Semantic search is coming to Granit

Imagine typing "person on the beach" into your catalog and seeing the right photo appear — without ever having tagged it. That's what the Granit team is working on right now.

Semantic search is coming to Granit

Imagine typing "person on the beach" into your catalog and seeing the right photo appear — without ever having tagged it. That's what we're working on at Granit right now.

What we're building

Multimodal semantic search lets you find a media file based on what it actually contains visually, not what you've written about it. Concretely, in Granit, that means being able to type:

  • "Sunset over the sea"
  • "Black and white portrait"
  • "Outdoor wedding atmosphere"
  • "Red car against an urban backdrop"

...and see the right media surface in your catalog, even without tags, without a dedicated folder, without a text description.

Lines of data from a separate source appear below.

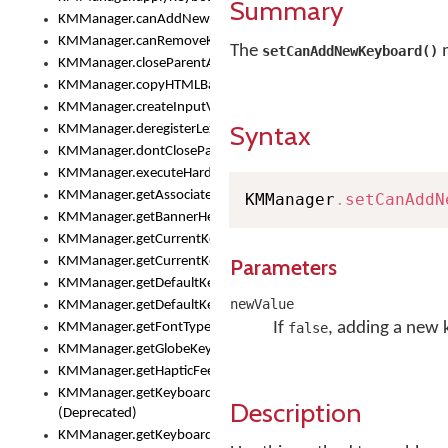
Summary
KMManager.canAddNewKeyboard()
KMManager.canRemoveKeyboard()
The
m
setCanAddNewKeyboard()
KMManager.closeParentAppOnShowKeyboardPicker()
KMManager.copyHTMLBannerAssets
KMManager.createInputView()
Syntax
KMManager.deregisterLexicalModel()
KMManager.dontCloseParentAppOnShowKeyboardPicker()
KMManager.executeHardwareKeystroke()
KMManager.getAssociatedLexicalModel()
KMManager
.
setCanAddN
KMManager.getBannerHeight()
KMManager.getCurrentKeyboardIndex()
KMManager.getCurrentKeyboardInfo()
Parameters
KMManager.getDefaultKeyboard()
newValue
KMManager.getDefaultKeyboardHeight()
If
, adding a new 
KMManager.getFontTypeface()
false
KMManager.getGlobeKeyAction()
KMManager.getHapticFeedback()
KMManager.getKeyboardFontFilename()
Description
(Deprecated)
KMManager.getKeyboardFontTypeface()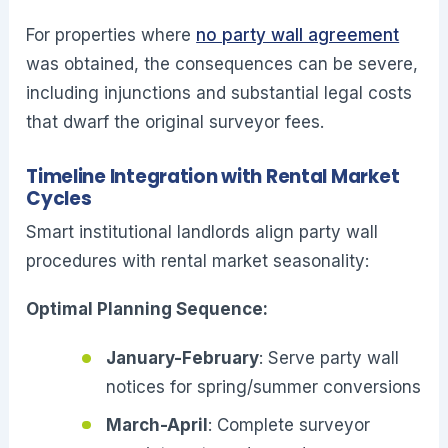
For properties where
no party wall agreement
was obtained, the consequences can be severe,
including injunctions and substantial legal costs
that dwarf the original surveyor fees.
Timeline Integration with Rental Market
Cycles
Smart institutional landlords align party wall
procedures with rental market seasonality:
Optimal Planning Sequence:
January-February
: Serve party wall
notices for spring/summer conversions
March-April
: Complete surveyor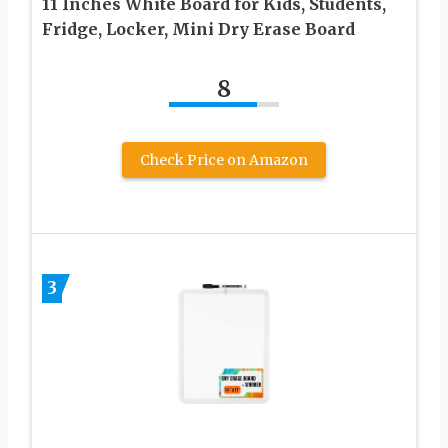
11 Inches White Board for Kids, Students,
Fridge, Locker, Mini Dry Erase Board
8
Check Price on Amazon
3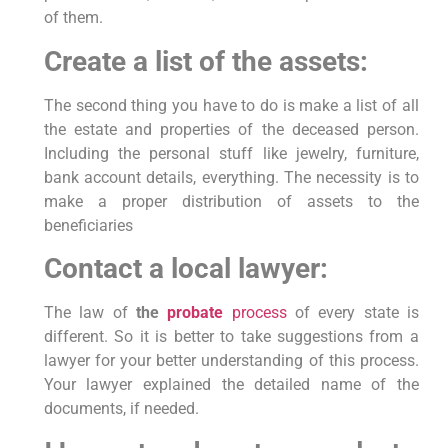
of them.
Create a list of the assets:
The second thing you have to do is make a list of all
the estate and properties of the deceased person.
Including the personal stuff like jewelry, furniture,
bank account details, everything. The necessity is to
make a proper distribution of assets to the
beneficiaries
Contact a local lawyer:
The law of
the
probate
process
of every state is
different. So it is better to take suggestions from a
lawyer for your better understanding of this process.
Your lawyer explained the detailed name of the
documents, if needed.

For a photographer delivering a selection to a client, or a studio juggling tens of thousands of assets, this is a category shift: you move from manual organization (folders + tags + memory) to a search engine that actually understands content.

Where we are

We've explored several paths in parallel. Multiple AI models — self-hosted open source, managed models from major providers — and several deployment strategies, from dedicated serverless to third-party APIs. Each approach has its trade-offs: result quality, latency, cost, operational complexity.

Our internal tests are very promising. Natural-language queries surface the right media, even on fine-grained combinations (object + mood + style). We're currently fine-tuning the relevance threshold and the search experience to keep things fluid, even on large catalogs.

What this will unlock

In Granit, eventually:

  • Find any media in a few words, without ever having tagged it.
  • Navigate your portfolio by theme or mood rather than by folder.
  • Find "photos similar to this one" in one click from any media detail page.
  • Automatically group visually coherent assets to build moodboards or client selections.
  • Extend search to videos and other formats over time — the tech we're building is multimodal by design.

We don't have a public release date yet, but it's getting closer. We'll keep you posted.